Stored data
=-=-=

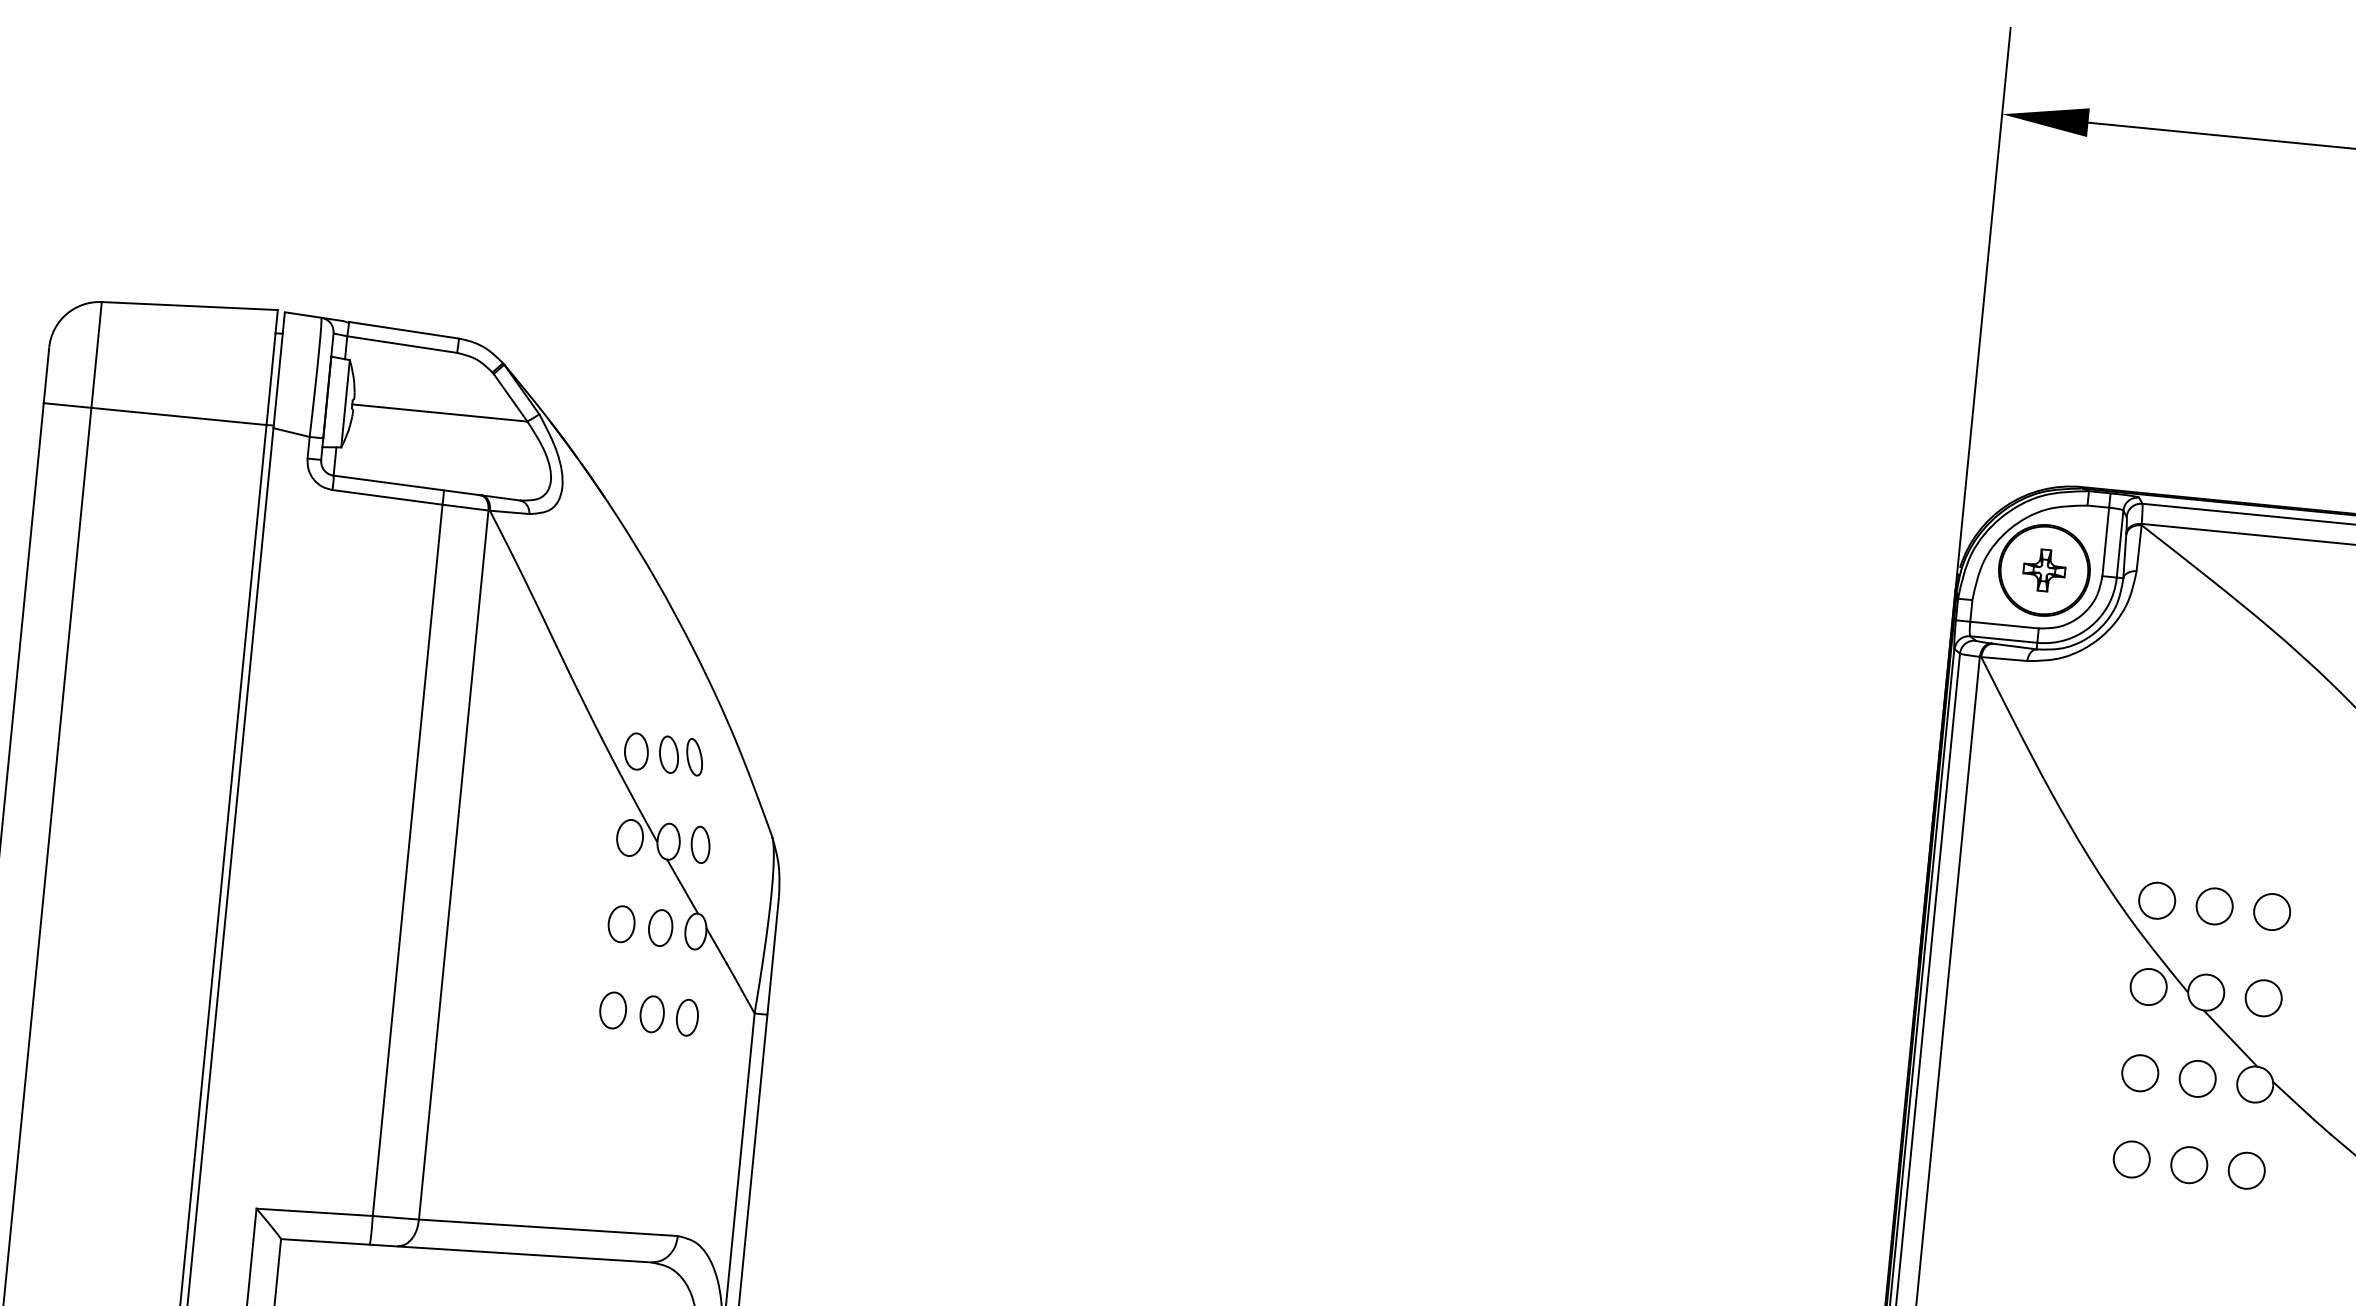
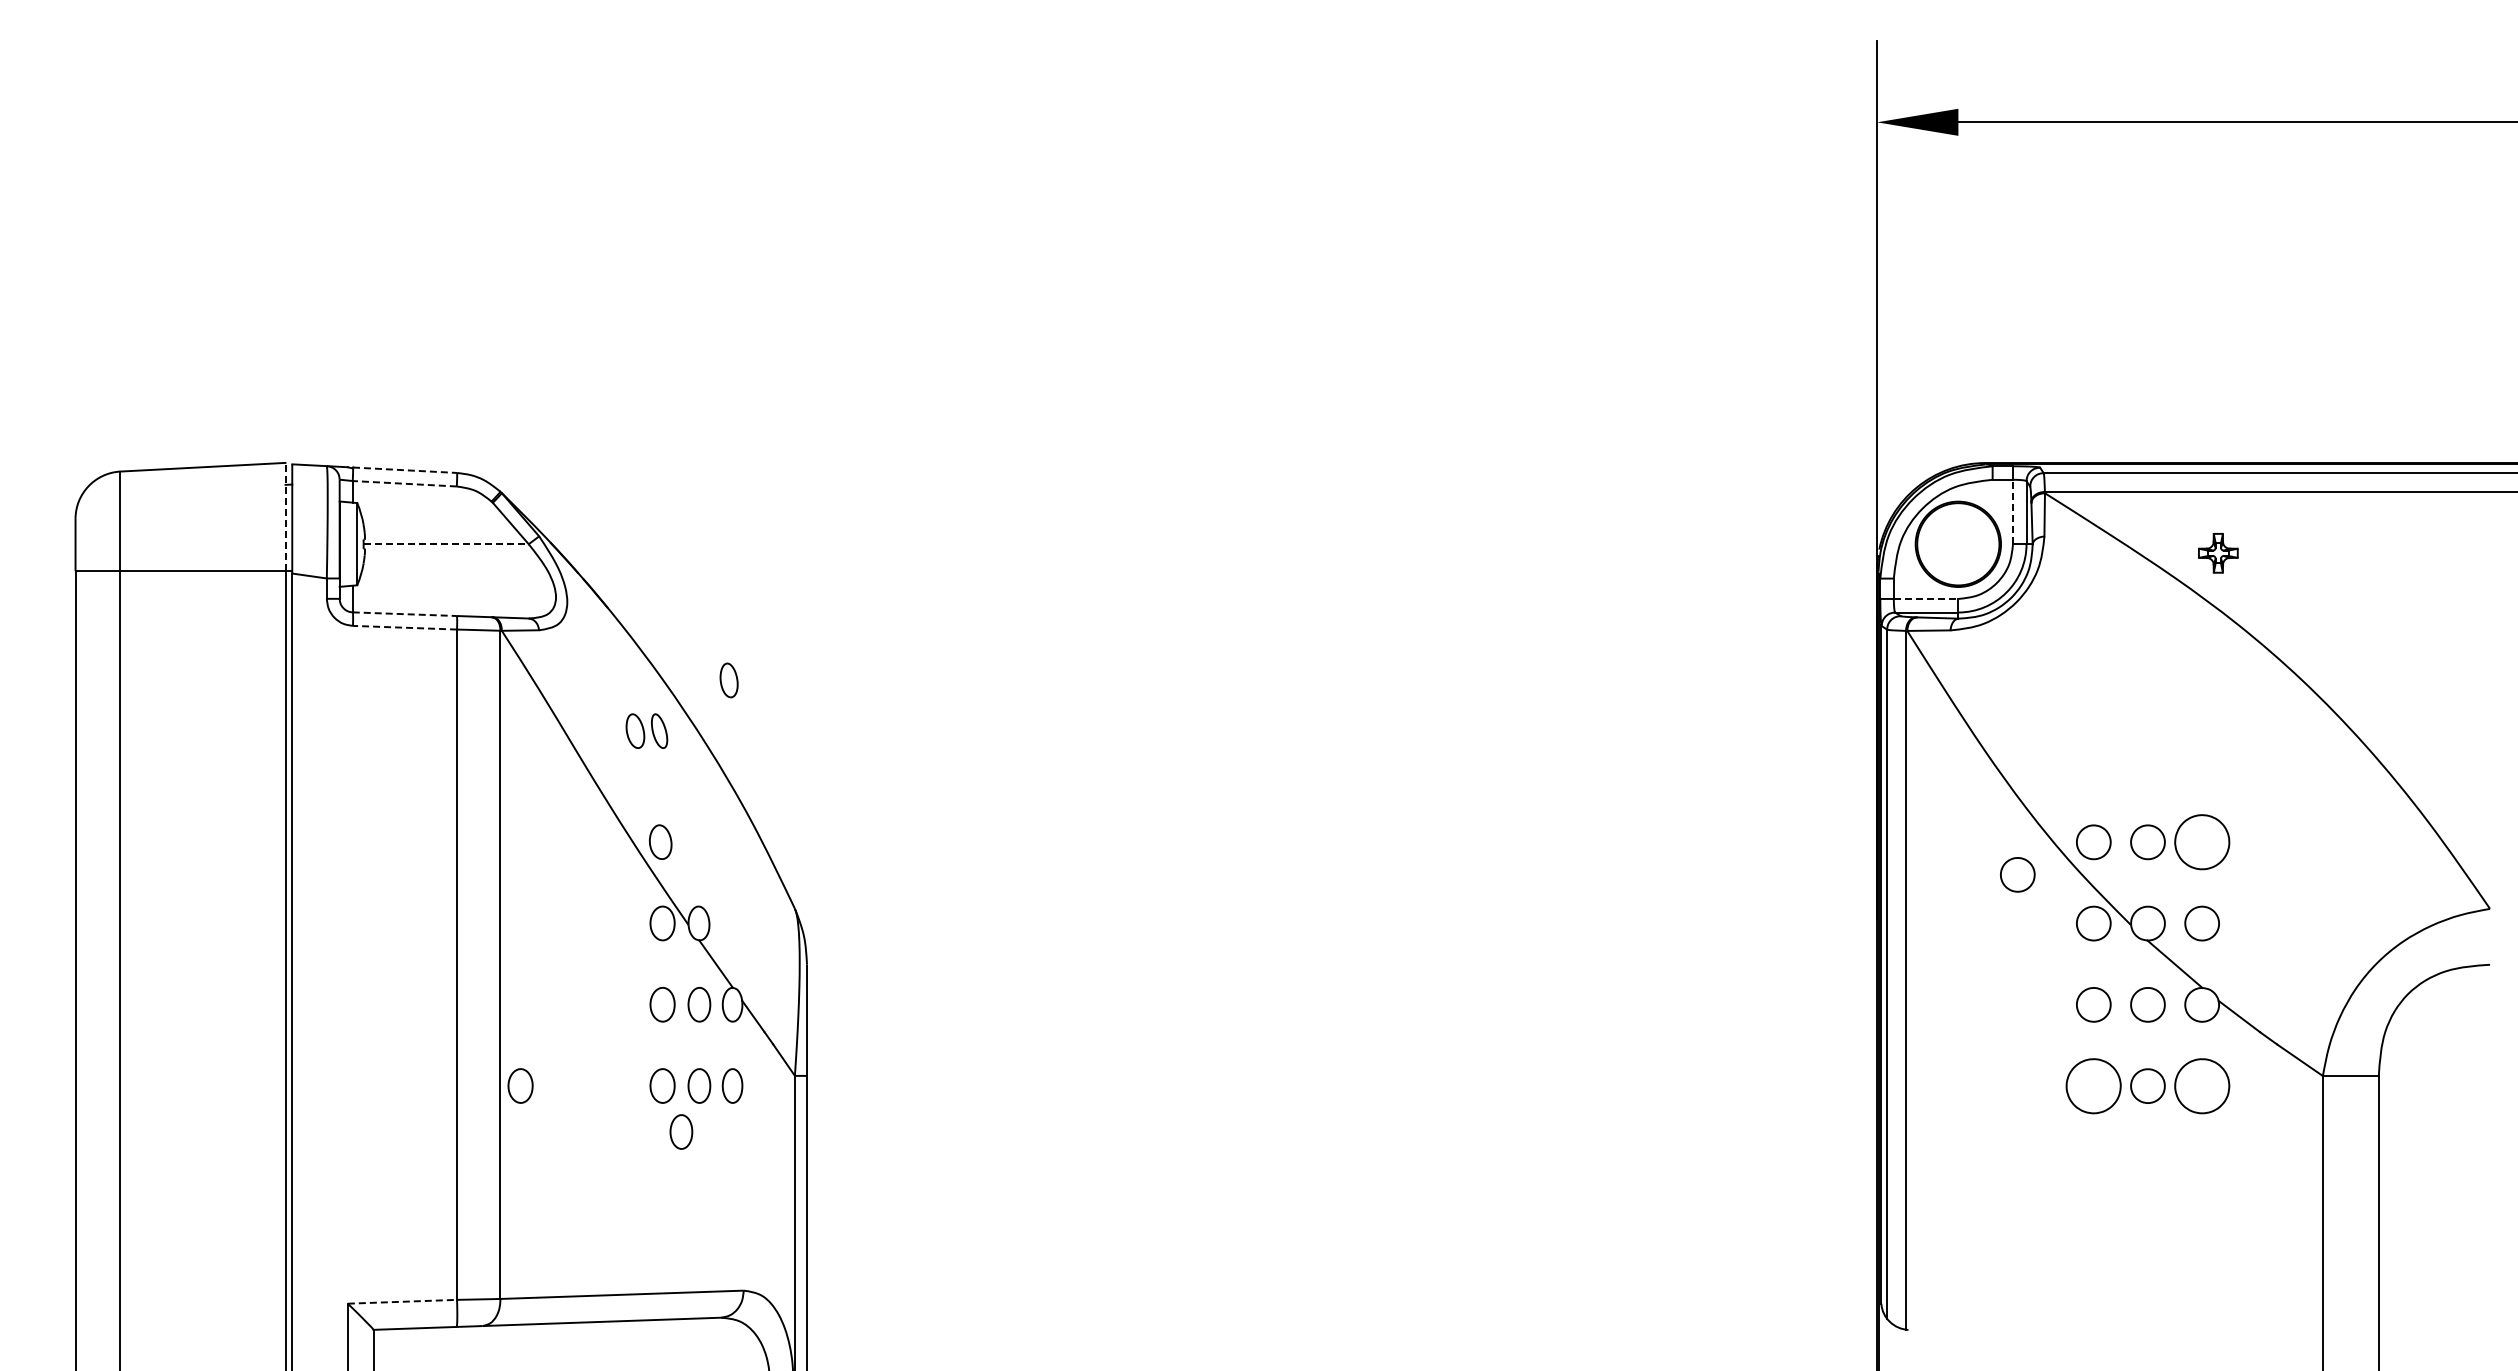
line: (404, 330) -> (405, 470), solid -> dashed
line: (401, 344) -> (404, 483), solid -> dashed
line: (272, 366) -> (285, 516), solid -> dashed
line: (440, 413) -> (446, 544), solid -> dashed
line: (389, 483) -> (405, 614), solid -> dashed
line: (386, 497) -> (404, 627), solid -> dashed
line: (2105, 541) -> (2012, 511), solid -> dashed
part: (2044, 569) -> (2218, 552), moved
line: (2005, 624) -> (1926, 598), solid -> dashed
part: (680, 755) -> (646, 730), moved
part: (699, 844) -> (728, 680), moved
part: (2271, 912) -> (2201, 842), size x1.6
part: (2072, 926) -> (2017, 874), added
part: (462, 995) -> (520, 1085), added
part: (628, 1060) -> (681, 1131), added
part: (2131, 1158) -> (2093, 1085), size x1.6
part: (2246, 1170) -> (2201, 1085), size x1.6
line: (314, 1212) -> (402, 1301), solid -> dashed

=-=-=

Your instructions: Copy the records exactly as they appear, excluding images.

Solution below:
line: (404, 330) -> (405, 470), solid -> dashed
line: (401, 344) -> (404, 483), solid -> dashed
line: (272, 366) -> (285, 516), solid -> dashed
line: (440, 413) -> (446, 544), solid -> dashed
line: (389, 483) -> (405, 614), solid -> dashed
line: (386, 497) -> (404, 627), solid -> dashed
line: (2105, 541) -> (2012, 511), solid -> dashed
part: (2044, 569) -> (2218, 552), moved
line: (2005, 624) -> (1926, 598), solid -> dashed
part: (680, 755) -> (646, 730), moved
part: (699, 844) -> (728, 680), moved
part: (2271, 912) -> (2201, 842), size x1.6
part: (2072, 926) -> (2017, 874), added
part: (462, 995) -> (520, 1085), added
part: (628, 1060) -> (681, 1131), added
part: (2131, 1158) -> (2093, 1085), size x1.6
part: (2246, 1170) -> (2201, 1085), size x1.6
line: (314, 1212) -> (402, 1301), solid -> dashed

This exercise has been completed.